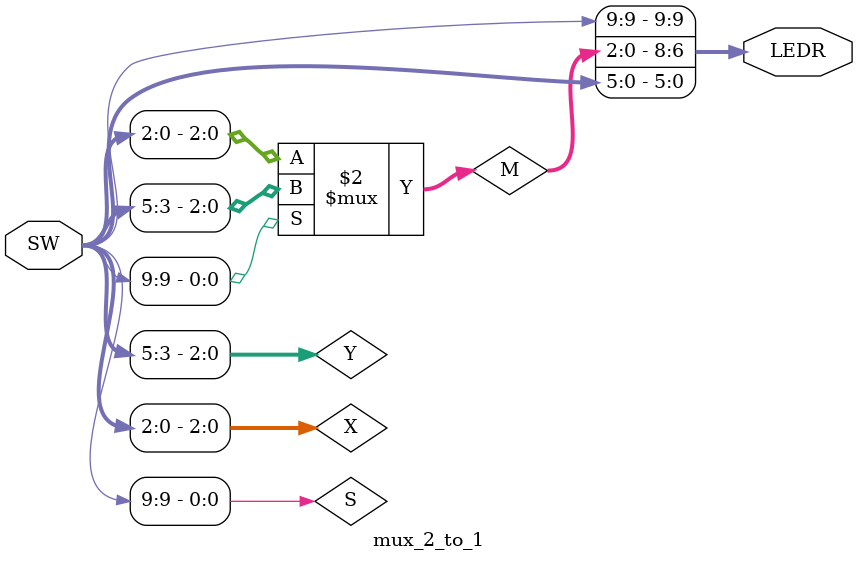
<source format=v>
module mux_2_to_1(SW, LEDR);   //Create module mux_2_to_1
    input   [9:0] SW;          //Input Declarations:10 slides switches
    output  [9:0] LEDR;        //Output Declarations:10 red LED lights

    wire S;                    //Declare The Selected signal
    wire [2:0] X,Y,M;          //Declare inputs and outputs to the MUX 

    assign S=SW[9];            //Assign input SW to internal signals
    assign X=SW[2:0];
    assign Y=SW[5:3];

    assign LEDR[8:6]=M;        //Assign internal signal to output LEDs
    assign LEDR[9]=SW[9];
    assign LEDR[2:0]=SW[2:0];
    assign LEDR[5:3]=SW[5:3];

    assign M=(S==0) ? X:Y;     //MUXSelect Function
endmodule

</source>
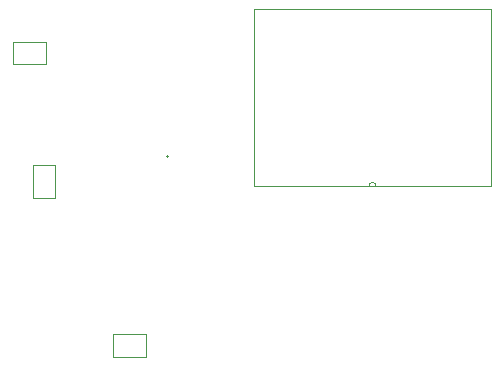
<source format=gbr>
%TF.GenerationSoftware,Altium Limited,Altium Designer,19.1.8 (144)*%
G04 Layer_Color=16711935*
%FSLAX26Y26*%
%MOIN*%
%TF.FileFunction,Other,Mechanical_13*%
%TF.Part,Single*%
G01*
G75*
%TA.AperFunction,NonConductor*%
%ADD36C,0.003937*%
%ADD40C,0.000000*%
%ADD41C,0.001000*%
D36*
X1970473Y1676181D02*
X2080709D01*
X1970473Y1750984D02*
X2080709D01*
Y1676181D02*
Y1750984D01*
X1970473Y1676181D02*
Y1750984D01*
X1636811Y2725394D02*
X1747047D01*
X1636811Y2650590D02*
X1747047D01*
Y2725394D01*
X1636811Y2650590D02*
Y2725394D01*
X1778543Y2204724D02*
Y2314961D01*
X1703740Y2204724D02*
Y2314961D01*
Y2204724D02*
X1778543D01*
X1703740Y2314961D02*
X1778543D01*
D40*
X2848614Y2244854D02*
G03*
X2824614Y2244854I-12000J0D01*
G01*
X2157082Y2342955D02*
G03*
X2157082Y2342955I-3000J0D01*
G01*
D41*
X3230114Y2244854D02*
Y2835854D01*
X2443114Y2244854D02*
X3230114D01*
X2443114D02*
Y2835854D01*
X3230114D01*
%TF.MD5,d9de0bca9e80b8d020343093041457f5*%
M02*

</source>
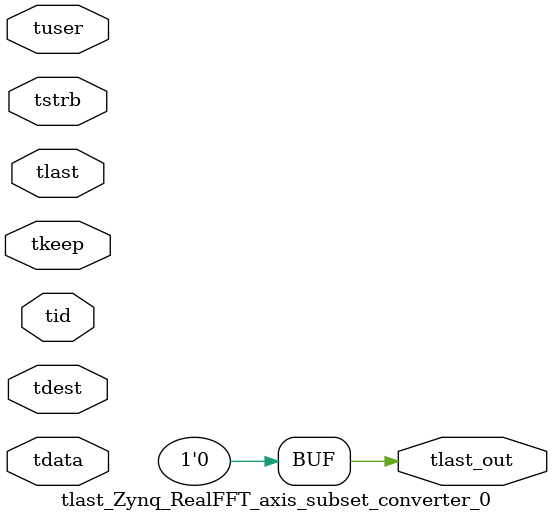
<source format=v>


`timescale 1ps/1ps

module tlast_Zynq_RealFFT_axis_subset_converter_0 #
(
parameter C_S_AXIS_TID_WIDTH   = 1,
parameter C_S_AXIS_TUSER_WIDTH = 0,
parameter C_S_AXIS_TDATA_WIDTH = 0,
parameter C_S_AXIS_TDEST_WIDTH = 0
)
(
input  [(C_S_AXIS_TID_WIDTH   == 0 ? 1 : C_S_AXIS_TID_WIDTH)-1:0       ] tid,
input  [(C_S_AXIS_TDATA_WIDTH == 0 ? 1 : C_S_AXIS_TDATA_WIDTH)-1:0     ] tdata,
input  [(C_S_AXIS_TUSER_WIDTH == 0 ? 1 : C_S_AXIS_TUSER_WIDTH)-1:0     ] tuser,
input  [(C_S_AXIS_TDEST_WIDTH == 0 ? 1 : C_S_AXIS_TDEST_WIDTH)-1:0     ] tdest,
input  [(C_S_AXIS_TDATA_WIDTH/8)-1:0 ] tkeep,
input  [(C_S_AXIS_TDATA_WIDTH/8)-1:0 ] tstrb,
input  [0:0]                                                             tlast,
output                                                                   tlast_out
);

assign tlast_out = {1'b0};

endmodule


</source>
::::
Reproduce all of the entries exactly as they appear, though any picture they include must be omitted.

▶ Answer for this exercise
<source format=v>
module mux_2_to_1(SW, LEDR);   //Create module mux_2_to_1
    input   [9:0] SW;          //Input Declarations:10 slides switches
    output  [9:0] LEDR;        //Output Declarations:10 red LED lights

    wire S;                    //Declare The Selected signal
    wire [2:0] X,Y,M;          //Declare inputs and outputs to the MUX 

    assign S=SW[9];            //Assign input SW to internal signals
    assign X=SW[2:0];
    assign Y=SW[5:3];

    assign LEDR[8:6]=M;        //Assign internal signal to output LEDs
    assign LEDR[9]=SW[9];
    assign LEDR[2:0]=SW[2:0];
    assign LEDR[5:3]=SW[5:3];

    assign M=(S==0) ? X:Y;     //MUXSelect Function
endmodule

</source>
<source format=gbr>
%TF.GenerationSoftware,Altium Limited,Altium Designer,19.1.8 (144)*%
G04 Layer_Color=16711935*
%FSLAX26Y26*%
%MOIN*%
%TF.FileFunction,Other,Mechanical_13*%
%TF.Part,Single*%
G01*
G75*
%TA.AperFunction,NonConductor*%
%ADD36C,0.003937*%
%ADD40C,0.000000*%
%ADD41C,0.001000*%
D36*
X1970473Y1676181D02*
X2080709D01*
X1970473Y1750984D02*
X2080709D01*
Y1676181D02*
Y1750984D01*
X1970473Y1676181D02*
Y1750984D01*
X1636811Y2725394D02*
X1747047D01*
X1636811Y2650590D02*
X1747047D01*
Y2725394D01*
X1636811Y2650590D02*
Y2725394D01*
X1778543Y2204724D02*
Y2314961D01*
X1703740Y2204724D02*
Y2314961D01*
Y2204724D02*
X1778543D01*
X1703740Y2314961D02*
X1778543D01*
D40*
X2848614Y2244854D02*
G03*
X2824614Y2244854I-12000J0D01*
G01*
X2157082Y2342955D02*
G03*
X2157082Y2342955I-3000J0D01*
G01*
D41*
X3230114Y2244854D02*
Y2835854D01*
X2443114Y2244854D02*
X3230114D01*
X2443114D02*
Y2835854D01*
X3230114D01*
%TF.MD5,d9de0bca9e80b8d020343093041457f5*%
M02*

</source>
<source format=v>


`timescale 1ps/1ps

module tlast_Zynq_RealFFT_axis_subset_converter_0 #
(
parameter C_S_AXIS_TID_WIDTH   = 1,
parameter C_S_AXIS_TUSER_WIDTH = 0,
parameter C_S_AXIS_TDATA_WIDTH = 0,
parameter C_S_AXIS_TDEST_WIDTH = 0
)
(
input  [(C_S_AXIS_TID_WIDTH   == 0 ? 1 : C_S_AXIS_TID_WIDTH)-1:0       ] tid,
input  [(C_S_AXIS_TDATA_WIDTH == 0 ? 1 : C_S_AXIS_TDATA_WIDTH)-1:0     ] tdata,
input  [(C_S_AXIS_TUSER_WIDTH == 0 ? 1 : C_S_AXIS_TUSER_WIDTH)-1:0     ] tuser,
input  [(C_S_AXIS_TDEST_WIDTH == 0 ? 1 : C_S_AXIS_TDEST_WIDTH)-1:0     ] tdest,
input  [(C_S_AXIS_TDATA_WIDTH/8)-1:0 ] tkeep,
input  [(C_S_AXIS_TDATA_WIDTH/8)-1:0 ] tstrb,
input  [0:0]                                                             tlast,
output                                                                   tlast_out
);

assign tlast_out = {1'b0};

endmodule


</source>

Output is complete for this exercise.